_GOAL:_
Swap "gridlines" for "grid lines" throughout the material below, and reproduce it with nothing else altered.

_Items from a dataset:_
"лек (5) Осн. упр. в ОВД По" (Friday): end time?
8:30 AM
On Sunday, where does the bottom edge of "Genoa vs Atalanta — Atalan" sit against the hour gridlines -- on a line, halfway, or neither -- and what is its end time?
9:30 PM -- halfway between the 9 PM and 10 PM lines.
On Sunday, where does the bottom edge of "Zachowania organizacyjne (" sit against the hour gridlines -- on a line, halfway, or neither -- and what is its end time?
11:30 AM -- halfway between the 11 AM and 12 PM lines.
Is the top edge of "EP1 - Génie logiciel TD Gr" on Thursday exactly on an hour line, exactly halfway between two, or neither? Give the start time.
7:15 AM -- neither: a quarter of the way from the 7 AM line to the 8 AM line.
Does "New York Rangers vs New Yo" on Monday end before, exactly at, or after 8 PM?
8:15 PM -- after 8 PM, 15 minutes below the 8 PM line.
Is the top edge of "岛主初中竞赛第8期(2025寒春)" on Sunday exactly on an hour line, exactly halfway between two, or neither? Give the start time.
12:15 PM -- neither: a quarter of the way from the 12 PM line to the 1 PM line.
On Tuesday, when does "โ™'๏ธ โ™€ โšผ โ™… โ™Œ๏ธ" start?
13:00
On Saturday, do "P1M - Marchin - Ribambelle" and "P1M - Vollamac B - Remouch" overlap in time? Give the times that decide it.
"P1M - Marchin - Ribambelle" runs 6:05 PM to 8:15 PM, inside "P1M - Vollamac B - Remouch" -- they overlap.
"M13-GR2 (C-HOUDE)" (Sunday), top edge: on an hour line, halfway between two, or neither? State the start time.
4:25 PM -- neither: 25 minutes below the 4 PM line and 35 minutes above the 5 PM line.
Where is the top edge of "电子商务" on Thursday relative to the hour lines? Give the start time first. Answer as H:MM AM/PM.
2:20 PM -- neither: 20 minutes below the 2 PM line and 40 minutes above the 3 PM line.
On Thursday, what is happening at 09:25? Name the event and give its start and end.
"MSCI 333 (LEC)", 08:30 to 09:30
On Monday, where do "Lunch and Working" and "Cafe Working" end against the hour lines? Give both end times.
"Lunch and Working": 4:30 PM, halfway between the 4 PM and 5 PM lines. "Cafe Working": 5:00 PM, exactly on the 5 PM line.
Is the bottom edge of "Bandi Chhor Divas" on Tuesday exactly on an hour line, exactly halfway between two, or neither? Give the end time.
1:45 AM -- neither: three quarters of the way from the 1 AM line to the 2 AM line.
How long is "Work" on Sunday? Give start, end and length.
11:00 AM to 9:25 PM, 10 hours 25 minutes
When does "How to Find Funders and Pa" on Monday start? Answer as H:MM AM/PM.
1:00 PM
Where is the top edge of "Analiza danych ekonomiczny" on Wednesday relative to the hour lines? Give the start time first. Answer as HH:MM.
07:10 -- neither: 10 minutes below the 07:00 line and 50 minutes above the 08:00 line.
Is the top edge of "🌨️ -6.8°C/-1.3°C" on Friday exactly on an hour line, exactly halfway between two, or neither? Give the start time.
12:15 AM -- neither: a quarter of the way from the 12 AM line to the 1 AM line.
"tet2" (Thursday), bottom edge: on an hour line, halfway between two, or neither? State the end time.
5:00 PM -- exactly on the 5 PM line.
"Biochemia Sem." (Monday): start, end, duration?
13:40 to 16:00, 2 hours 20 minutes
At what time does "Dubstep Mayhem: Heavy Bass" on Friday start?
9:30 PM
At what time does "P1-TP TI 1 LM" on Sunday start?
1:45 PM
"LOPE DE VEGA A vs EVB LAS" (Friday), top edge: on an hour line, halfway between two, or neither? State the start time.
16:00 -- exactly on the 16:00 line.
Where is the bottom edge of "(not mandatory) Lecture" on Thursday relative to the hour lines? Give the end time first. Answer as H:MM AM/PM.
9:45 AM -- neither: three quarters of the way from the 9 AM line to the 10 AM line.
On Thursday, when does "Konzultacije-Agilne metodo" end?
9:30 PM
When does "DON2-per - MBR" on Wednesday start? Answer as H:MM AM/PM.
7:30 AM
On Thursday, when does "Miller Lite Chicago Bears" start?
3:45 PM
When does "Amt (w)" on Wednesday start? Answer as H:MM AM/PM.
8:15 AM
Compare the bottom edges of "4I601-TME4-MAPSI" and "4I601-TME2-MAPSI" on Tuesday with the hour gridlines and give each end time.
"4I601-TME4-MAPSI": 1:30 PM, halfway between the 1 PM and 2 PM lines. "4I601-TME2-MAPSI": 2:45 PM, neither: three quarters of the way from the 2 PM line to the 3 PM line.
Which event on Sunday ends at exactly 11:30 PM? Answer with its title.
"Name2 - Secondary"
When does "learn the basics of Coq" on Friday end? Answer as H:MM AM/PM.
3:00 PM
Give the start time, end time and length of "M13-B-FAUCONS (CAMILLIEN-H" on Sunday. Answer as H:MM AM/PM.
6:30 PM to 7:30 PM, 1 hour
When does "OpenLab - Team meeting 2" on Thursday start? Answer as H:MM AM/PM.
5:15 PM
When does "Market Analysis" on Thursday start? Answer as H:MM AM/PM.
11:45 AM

_RESULT:_
"лек (5) Осн. упр. в ОВД По" (Friday): end time?
8:30 AM
On Sunday, where does the bottom edge of "Genoa vs Atalanta — Atalan" sit against the hour grid lines -- on a line, halfway, or neither -- and what is its end time?
9:30 PM -- halfway between the 9 PM and 10 PM lines.
On Sunday, where does the bottom edge of "Zachowania organizacyjne (" sit against the hour grid lines -- on a line, halfway, or neither -- and what is its end time?
11:30 AM -- halfway between the 11 AM and 12 PM lines.
Is the top edge of "EP1 - Génie logiciel TD Gr" on Thursday exactly on an hour line, exactly halfway between two, or neither? Give the start time.
7:15 AM -- neither: a quarter of the way from the 7 AM line to the 8 AM line.
Does "New York Rangers vs New Yo" on Monday end before, exactly at, or after 8 PM?
8:15 PM -- after 8 PM, 15 minutes below the 8 PM line.
Is the top edge of "岛主初中竞赛第8期(2025寒春)" on Sunday exactly on an hour line, exactly halfway between two, or neither? Give the start time.
12:15 PM -- neither: a quarter of the way from the 12 PM line to the 1 PM line.
On Tuesday, when does "โ™'๏ธ โ™€ โšผ โ™… โ™Œ๏ธ" start?
13:00
On Saturday, do "P1M - Marchin - Ribambelle" and "P1M - Vollamac B - Remouch" overlap in time? Give the times that decide it.
"P1M - Marchin - Ribambelle" runs 6:05 PM to 8:15 PM, inside "P1M - Vollamac B - Remouch" -- they overlap.
"M13-GR2 (C-HOUDE)" (Sunday), top edge: on an hour line, halfway between two, or neither? State the start time.
4:25 PM -- neither: 25 minutes below the 4 PM line and 35 minutes above the 5 PM line.
Where is the top edge of "电子商务" on Thursday relative to the hour lines? Give the start time first. Answer as H:MM AM/PM.
2:20 PM -- neither: 20 minutes below the 2 PM line and 40 minutes above the 3 PM line.
On Thursday, what is happening at 09:25? Name the event and give its start and end.
"MSCI 333 (LEC)", 08:30 to 09:30
On Monday, where do "Lunch and Working" and "Cafe Working" end against the hour lines? Give both end times.
"Lunch and Working": 4:30 PM, halfway between the 4 PM and 5 PM lines. "Cafe Working": 5:00 PM, exactly on the 5 PM line.
Is the bottom edge of "Bandi Chhor Divas" on Tuesday exactly on an hour line, exactly halfway between two, or neither? Give the end time.
1:45 AM -- neither: three quarters of the way from the 1 AM line to the 2 AM line.
How long is "Work" on Sunday? Give start, end and length.
11:00 AM to 9:25 PM, 10 hours 25 minutes
When does "How to Find Funders and Pa" on Monday start? Answer as H:MM AM/PM.
1:00 PM
Where is the top edge of "Analiza danych ekonomiczny" on Wednesday relative to the hour lines? Give the start time first. Answer as HH:MM.
07:10 -- neither: 10 minutes below the 07:00 line and 50 minutes above the 08:00 line.
Is the top edge of "🌨️ -6.8°C/-1.3°C" on Friday exactly on an hour line, exactly halfway between two, or neither? Give the start time.
12:15 AM -- neither: a quarter of the way from the 12 AM line to the 1 AM line.
"tet2" (Thursday), bottom edge: on an hour line, halfway between two, or neither? State the end time.
5:00 PM -- exactly on the 5 PM line.
"Biochemia Sem." (Monday): start, end, duration?
13:40 to 16:00, 2 hours 20 minutes
At what time does "Dubstep Mayhem: Heavy Bass" on Friday start?
9:30 PM
At what time does "P1-TP TI 1 LM" on Sunday start?
1:45 PM
"LOPE DE VEGA A vs EVB LAS" (Friday), top edge: on an hour line, halfway between two, or neither? State the start time.
16:00 -- exactly on the 16:00 line.
Where is the bottom edge of "(not mandatory) Lecture" on Thursday relative to the hour lines? Give the end time first. Answer as H:MM AM/PM.
9:45 AM -- neither: three quarters of the way from the 9 AM line to the 10 AM line.
On Thursday, when does "Konzultacije-Agilne metodo" end?
9:30 PM
When does "DON2-per - MBR" on Wednesday start? Answer as H:MM AM/PM.
7:30 AM
On Thursday, when does "Miller Lite Chicago Bears" start?
3:45 PM
When does "Amt (w)" on Wednesday start? Answer as H:MM AM/PM.
8:15 AM
Compare the bottom edges of "4I601-TME4-MAPSI" and "4I601-TME2-MAPSI" on Tuesday with the hour grid lines and give each end time.
"4I601-TME4-MAPSI": 1:30 PM, halfway between the 1 PM and 2 PM lines. "4I601-TME2-MAPSI": 2:45 PM, neither: three quarters of the way from the 2 PM line to the 3 PM line.
Which event on Sunday ends at exactly 11:30 PM? Answer with its title.
"Name2 - Secondary"
When does "learn the basics of Coq" on Friday end? Answer as H:MM AM/PM.
3:00 PM
Give the start time, end time and length of "M13-B-FAUCONS (CAMILLIEN-H" on Sunday. Answer as H:MM AM/PM.
6:30 PM to 7:30 PM, 1 hour
When does "OpenLab - Team meeting 2" on Thursday start? Answer as H:MM AM/PM.
5:15 PM
When does "Market Analysis" on Thursday start? Answer as H:MM AM/PM.
11:45 AM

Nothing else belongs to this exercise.